Billie Lapham was about to spur on his horse when a wagon appeared in the distance on the road below, climbing towards them. All Robert could see from where he sat was a bright red and yellow parasol, twirling slowly.
“What kind of fancy tourist is that?” Billie Lapham said.
They pulled up and watched the wagon draw closer. After a few minutes it became clear the parasol was made of Chinese silk brocade, and was being spun by Molly Jones, who sat in the wagon bed while a bemused old man drove. There was just enough room for the wagon to stop alongside the one carrying Nancy and Martha.
“Halloo there!” Molly cried. “Well, now, Robert Goodenough, ain’t you a sight for sore eyes—or sore thighs, I oughta say. You never told me the big trees were so damned out of the way!”

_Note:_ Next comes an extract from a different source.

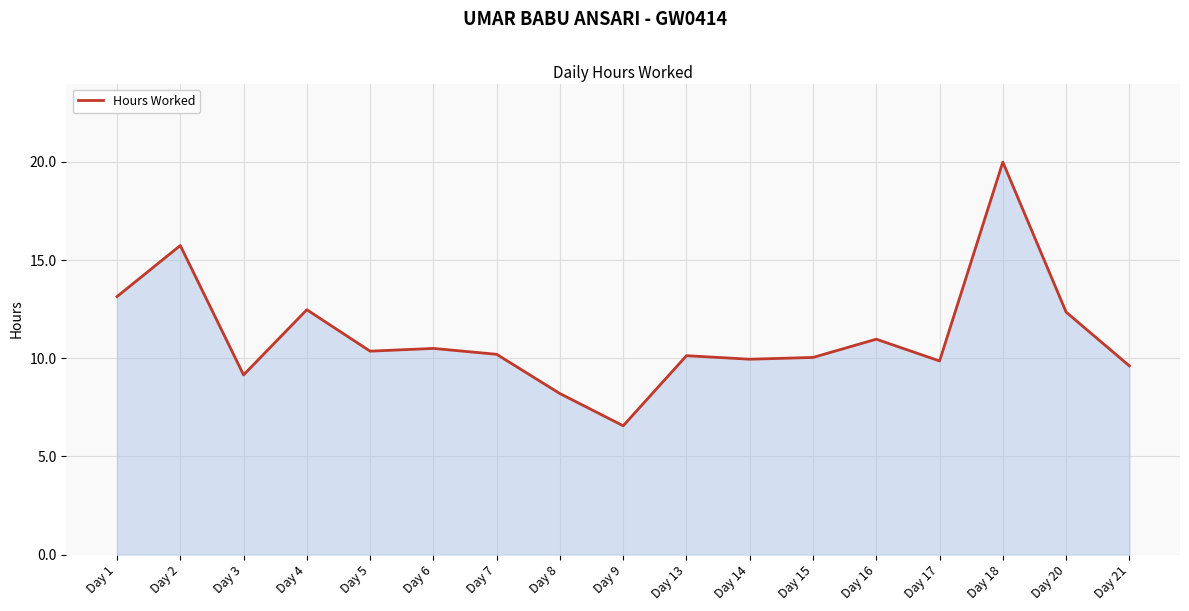

True or false: the data shows 12.5 at Day 4.

True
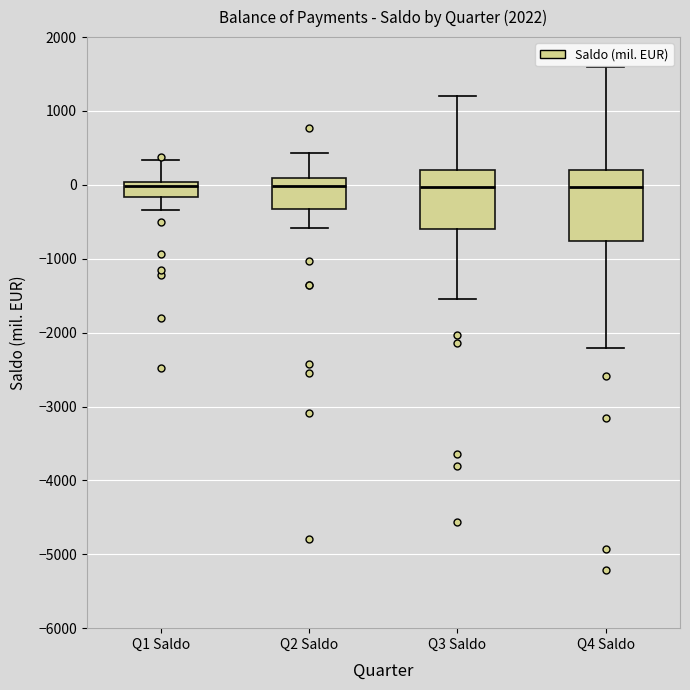

Where is the upper edge of the box for Q1 Saldo on the y-axis? The values are not printed on the chart, so give them approximately, as read against the axis.

0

Nancy and Martha sat up and stared at Molly, then turned their heads to look up at Robert. Billie Lapham gazed from Molly to Robert and back again, then chuckled. Robert sat frozen on the gray, unable to move for all the sets of eyes on him—even those of the wagon drivers, who had felt invisible up to now.
“Ain’t you gonna come down here and kiss me hello?”
It was only when Robert dismounted and stepped up to the wagon, hesitating with his hand on the edge of one side, that he took in the full enormity of Molly, understanding long after the others had worked it out that she was carrying a child. Carrying his child. Carrying his child he’d thought the day before he had managed to dodge when it turned out to be Martha’s.
Molly leaned over and kissed him full on the lips. “Surprise, honey!”
No one spoke, but the gray whinnied and it sounded like a laugh.
“You ain’t runnin’ away from me now, are you?” Molly looked over at the women in the other wagon across from her—a direct, assessing gaze that said, “Explain yourselves.”
Nancy at least knew how to respond. “I’m Nancy Lapham.” She held out her small, pale hand. “And that’s my husband, Billie.”